### Required work
Reproduce without any pictures the lines from the one that contains "Identify the document" through the end of the records, exactly as written.

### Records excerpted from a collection

---------------

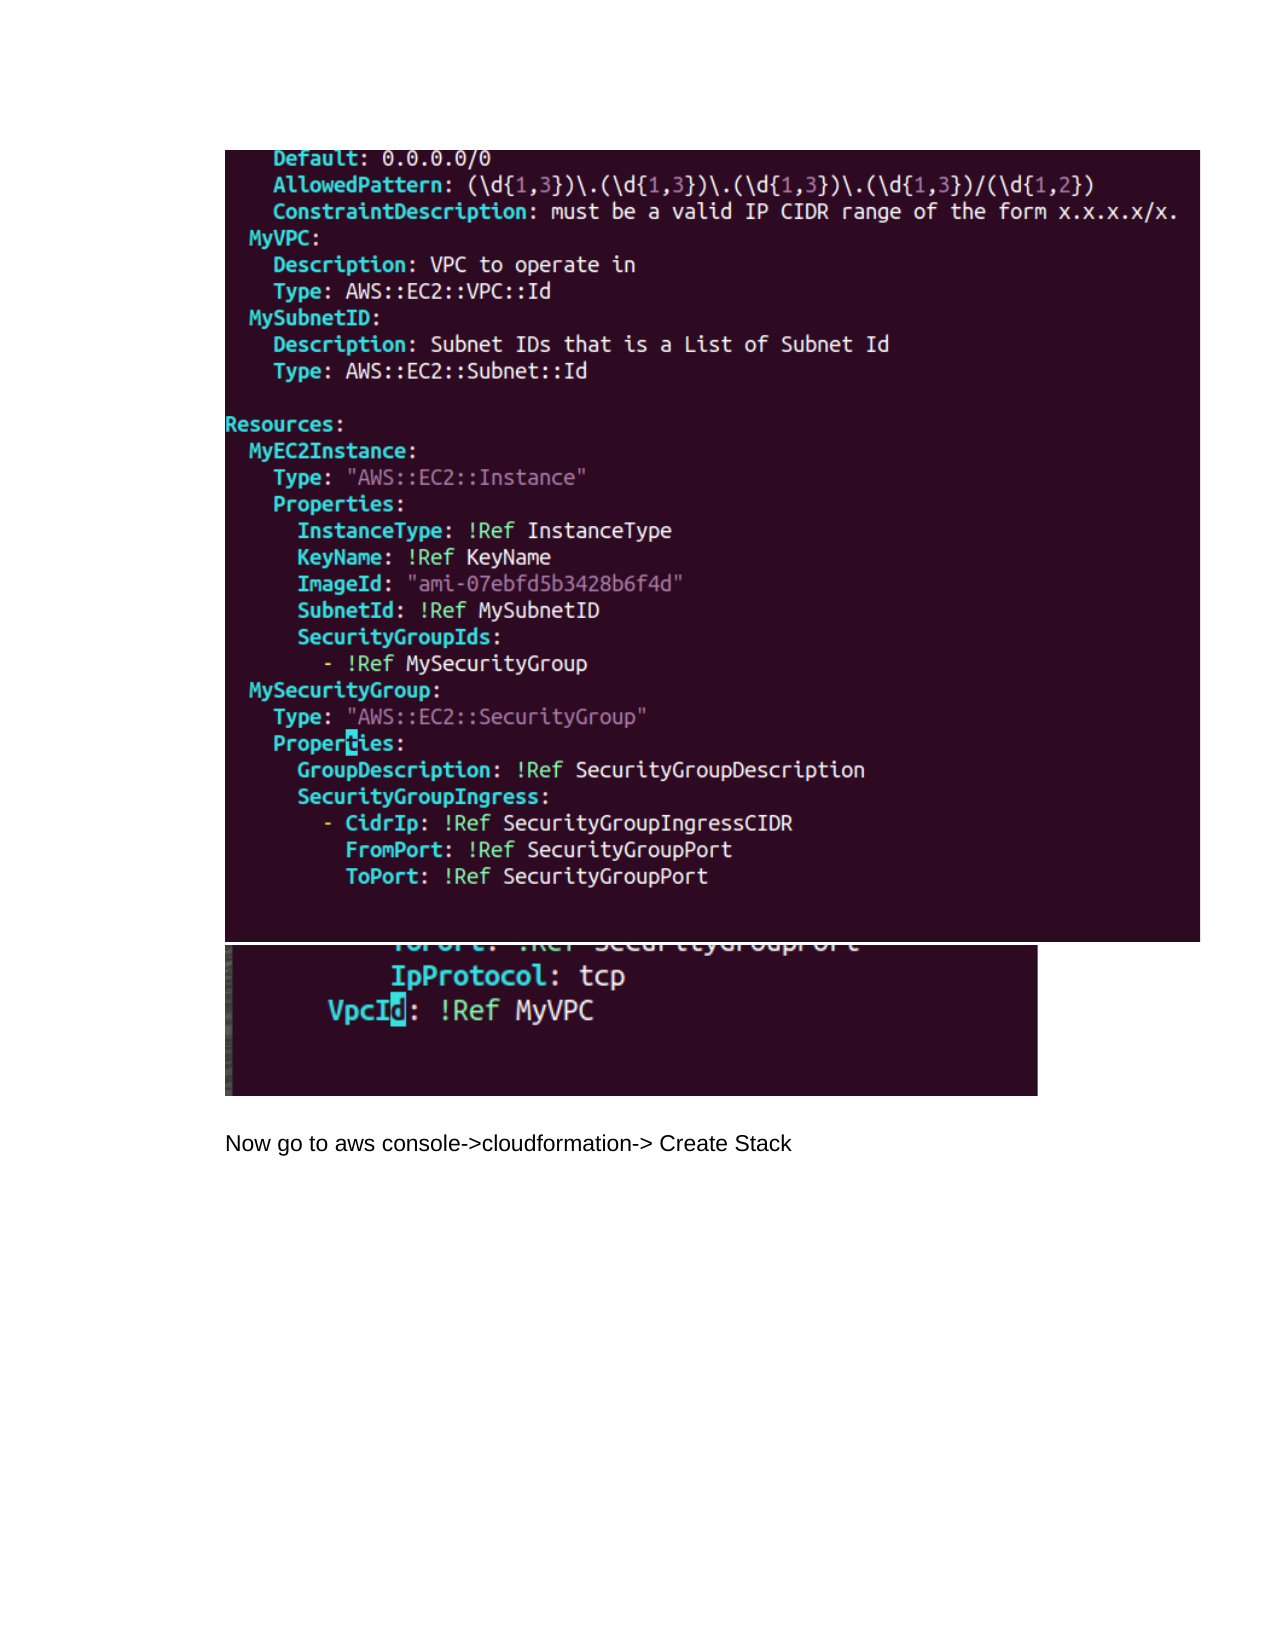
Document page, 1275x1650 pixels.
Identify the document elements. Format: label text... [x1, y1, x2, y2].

picture [225, 150, 1200, 942]
picture [225, 945, 1038, 1096]
text Now go to aws console->cloudformation-> Create Stack [225, 1129, 1125, 1156]
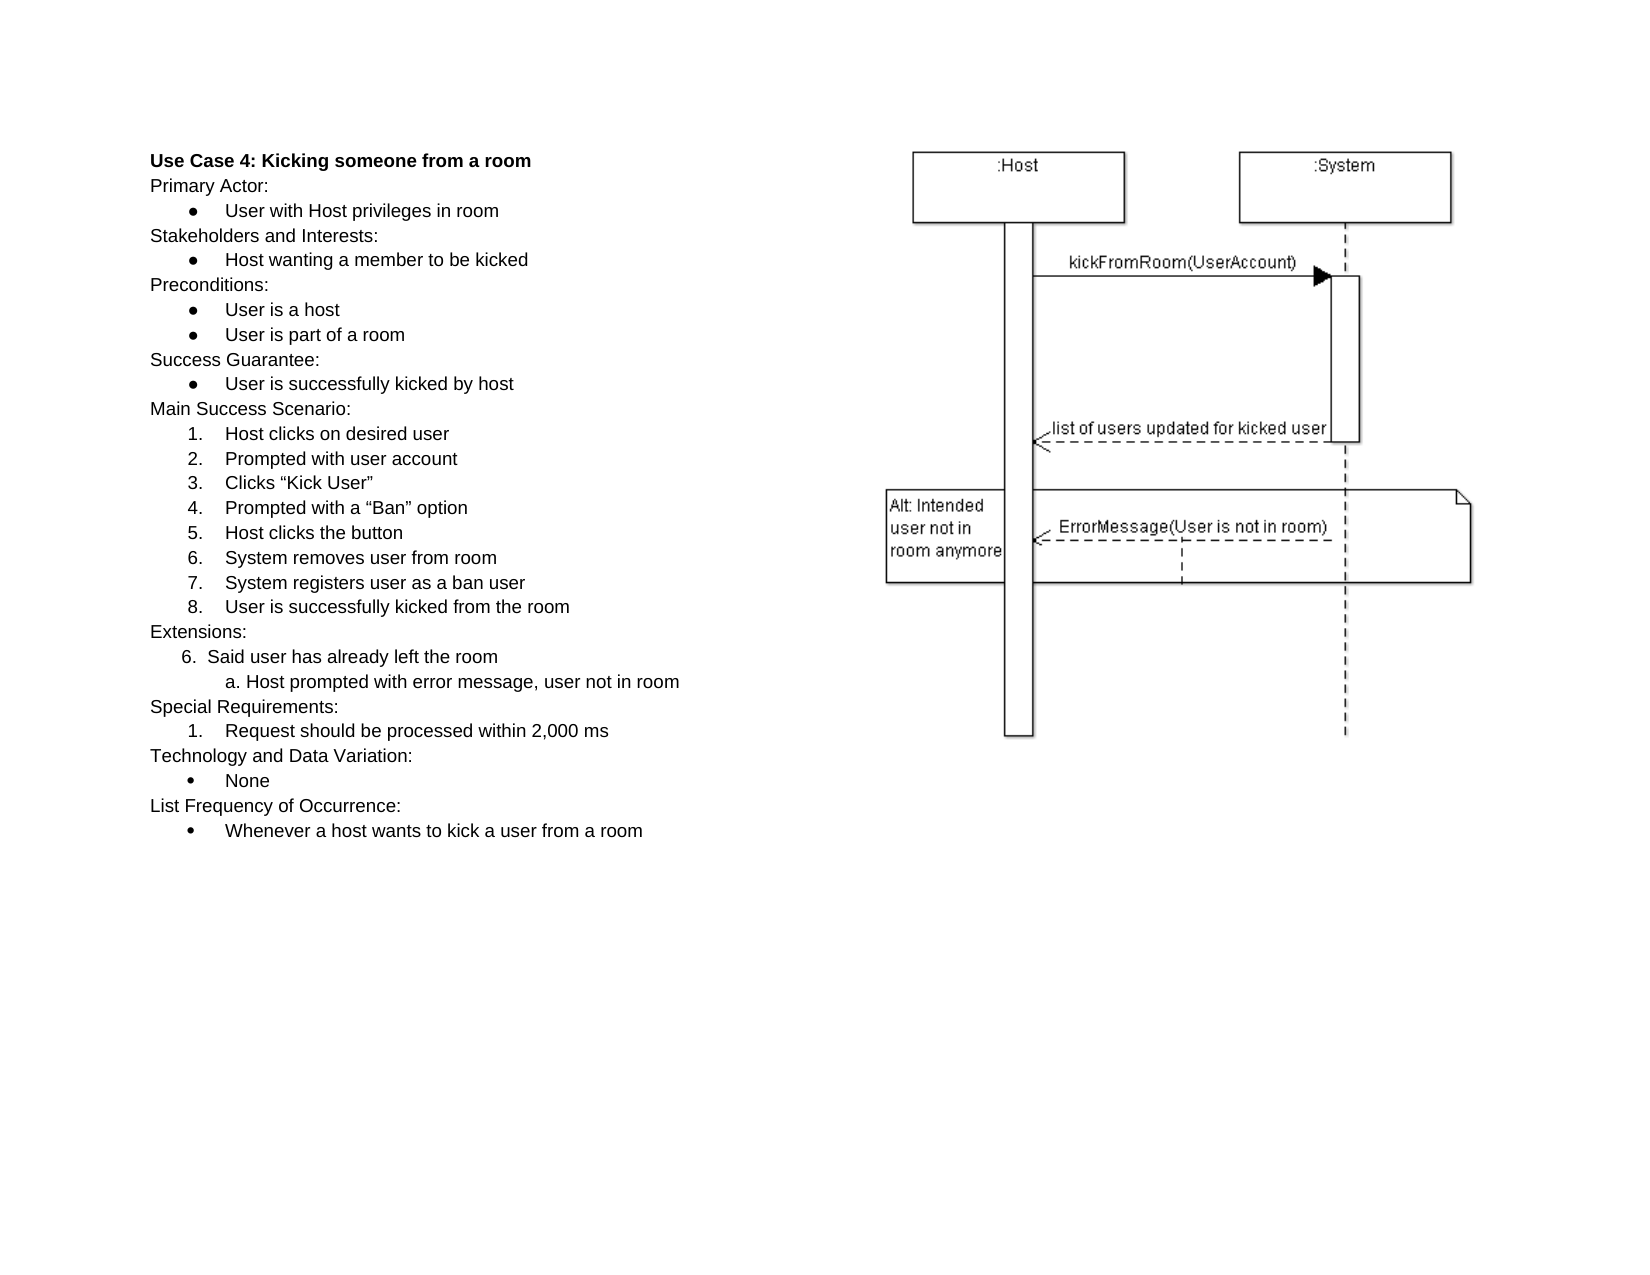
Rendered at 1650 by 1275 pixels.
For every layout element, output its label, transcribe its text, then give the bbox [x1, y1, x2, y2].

text Special Requirements: [150, 695, 787, 717]
text Technology and Data Variation: [150, 745, 787, 767]
text Main Success Scenario: [150, 398, 787, 419]
list System registers user as a ban user [187, 571, 787, 593]
text Success Guarantee: [150, 348, 787, 370]
list User is successfully kicked by host [187, 373, 787, 395]
text a. Host prompted with error message, user not in room [150, 671, 787, 692]
text Preconditions: [150, 274, 787, 296]
text List Frequency of Occurrence: [150, 795, 787, 816]
list None [187, 770, 787, 791]
list Clicks “Kick User” [187, 472, 787, 494]
text Extensions: [150, 621, 787, 643]
list User is successfully kicked from the room [187, 596, 787, 618]
list Prompted with user account [187, 447, 787, 469]
list Host clicks the button [187, 522, 787, 543]
list Whenever a host wants to kick a user from a room [187, 819, 787, 841]
list Prompted with a “Ban” option [187, 497, 787, 519]
picture [862, 150, 1500, 755]
text 6. Said user has already left the room [150, 646, 787, 667]
list Host wanting a member to be kicked [187, 249, 787, 271]
text Primary Actor: [150, 175, 787, 196]
list System removes user from room [187, 547, 787, 568]
list User is part of a room [187, 323, 787, 345]
list Host clicks on desired user [187, 423, 787, 444]
list Request should be processed within 2,000 ms [187, 720, 787, 742]
text Use Case 4: Kicking someone from a room [150, 150, 787, 172]
list User is a host [187, 299, 787, 320]
text Stakeholders and Interests: [150, 224, 787, 246]
list User with Host privileges in room [187, 199, 787, 221]
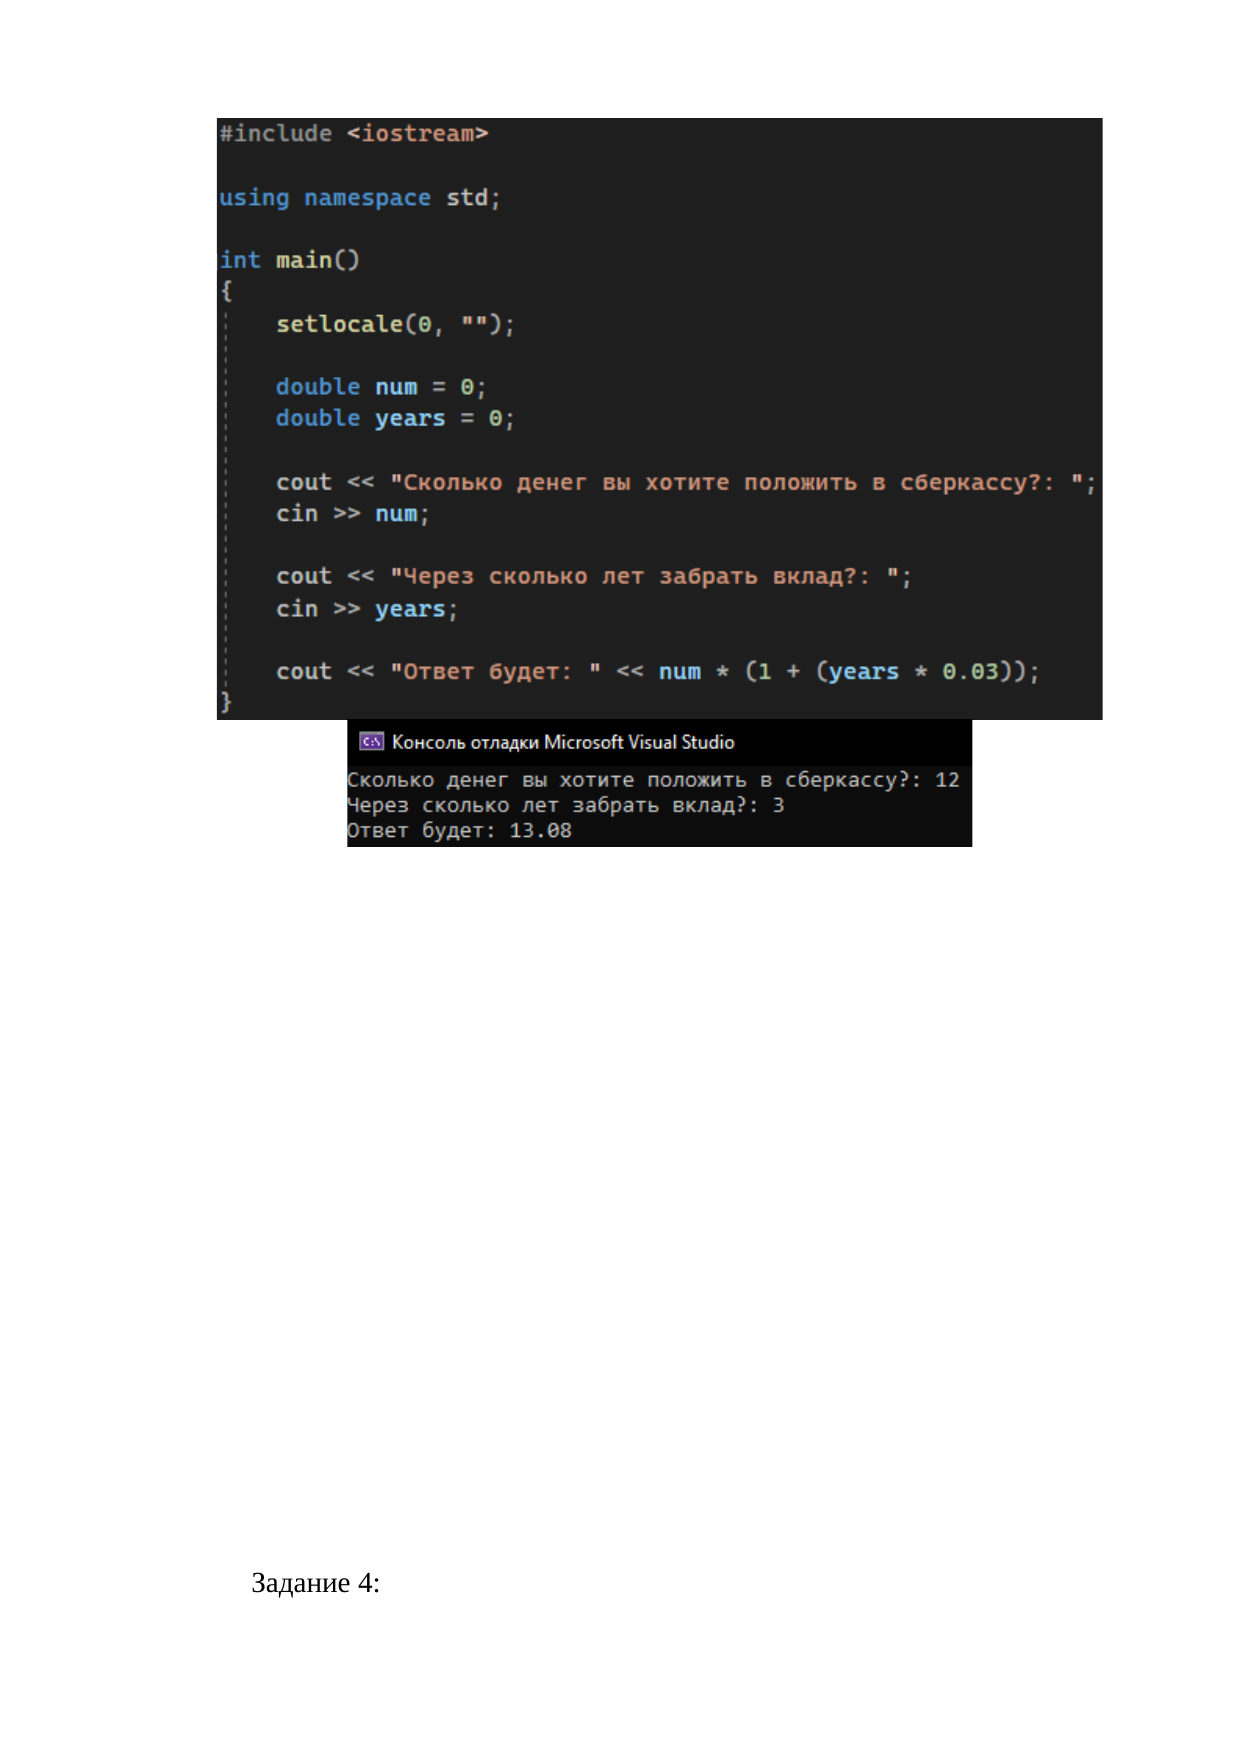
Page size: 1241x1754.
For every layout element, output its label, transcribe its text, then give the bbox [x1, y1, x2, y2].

picture [216, 118, 1103, 847]
text Задание 4: [177, 1565, 1142, 1599]
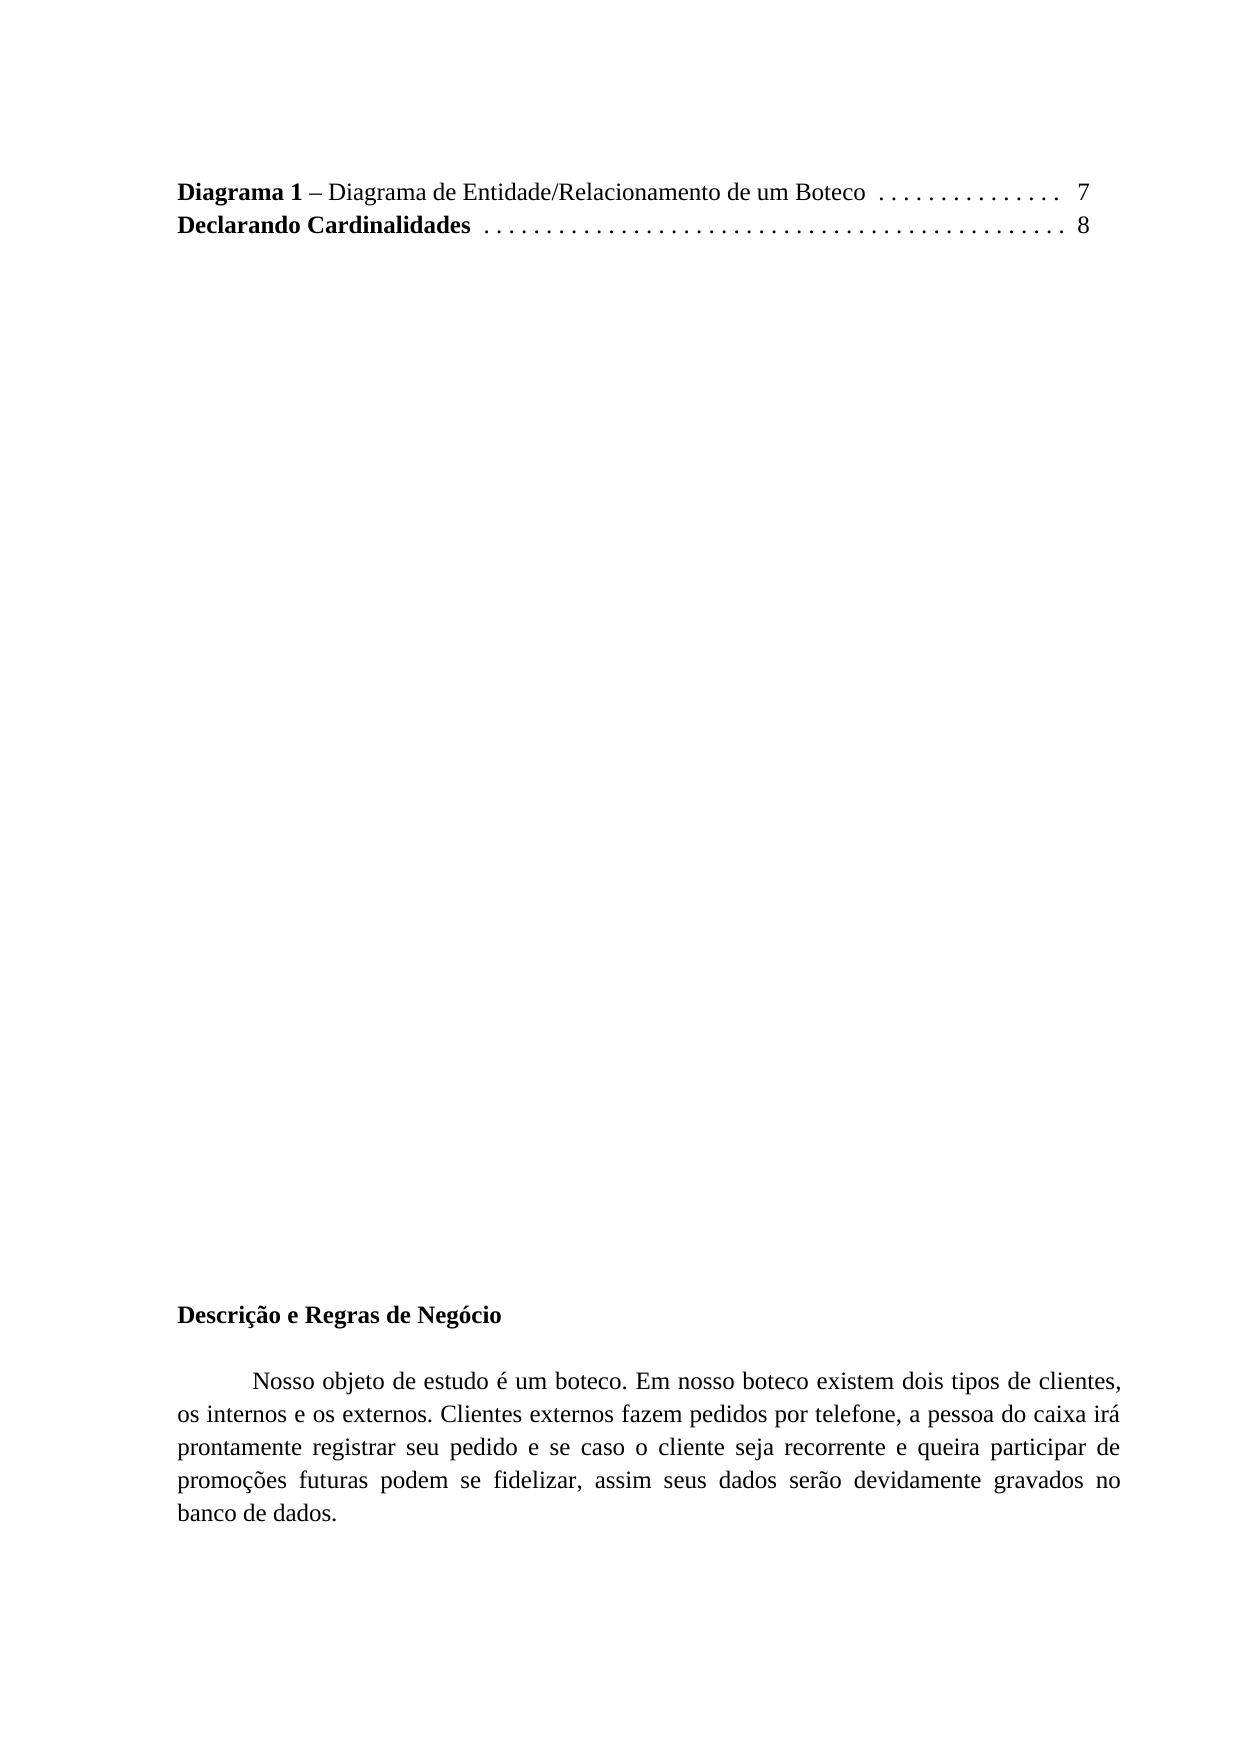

---------------

### Response
Identify the document elements. Format: label text... [x1, y1, x2, y2].

picture [225, 150, 1200, 942]
picture [225, 945, 1038, 1096]
text Now go to aws console->cloudformation-> Create Stack [225, 1129, 1125, 1156]
Rendered at 1650 by 1275 pixels.
For every layout element, output its label, transcribe its text, then give the bbox [x1, y1, x2, y2].

text Special Requirements: [150, 695, 787, 717]
text Technology and Data Variation: [150, 745, 787, 767]
text Main Success Scenario: [150, 398, 787, 419]
list System registers user as a ban user [187, 571, 787, 593]
text Success Guarantee: [150, 348, 787, 370]
list User is successfully kicked by host [187, 373, 787, 395]
text a. Host prompted with error message, user not in room [150, 671, 787, 692]
text Preconditions: [150, 274, 787, 296]
text List Frequency of Occurrence: [150, 795, 787, 816]
list None [187, 770, 787, 791]
list Clicks “Kick User” [187, 472, 787, 494]
text Extensions: [150, 621, 787, 643]
list User is successfully kicked from the room [187, 596, 787, 618]
list Prompted with user account [187, 447, 787, 469]
list Host clicks the button [187, 522, 787, 543]
list Whenever a host wants to kick a user from a room [187, 819, 787, 841]
list Prompted with a “Ban” option [187, 497, 787, 519]
picture [862, 150, 1500, 755]
text 6. Said user has already left the room [150, 646, 787, 667]
list Host wanting a member to be kicked [187, 249, 787, 271]
text Primary Actor: [150, 175, 787, 196]
list System removes user from room [187, 547, 787, 568]
list User is part of a room [187, 323, 787, 345]
list Host clicks on desired user [187, 423, 787, 444]
list Request should be processed within 2,000 ms [187, 720, 787, 742]
text Use Case 4: Kicking someone from a room [150, 150, 787, 172]
list User is a host [187, 299, 787, 320]
text Stakeholders and Interests: [150, 224, 787, 246]
list User with Host privileges in room [187, 199, 787, 221]
Page size: 1241x1754.
For every layout element, output its label, transcribe its text, then give the bbox [x1, y1, x2, y2].

picture [216, 118, 1103, 847]
text Задание 4: [177, 1565, 1142, 1599]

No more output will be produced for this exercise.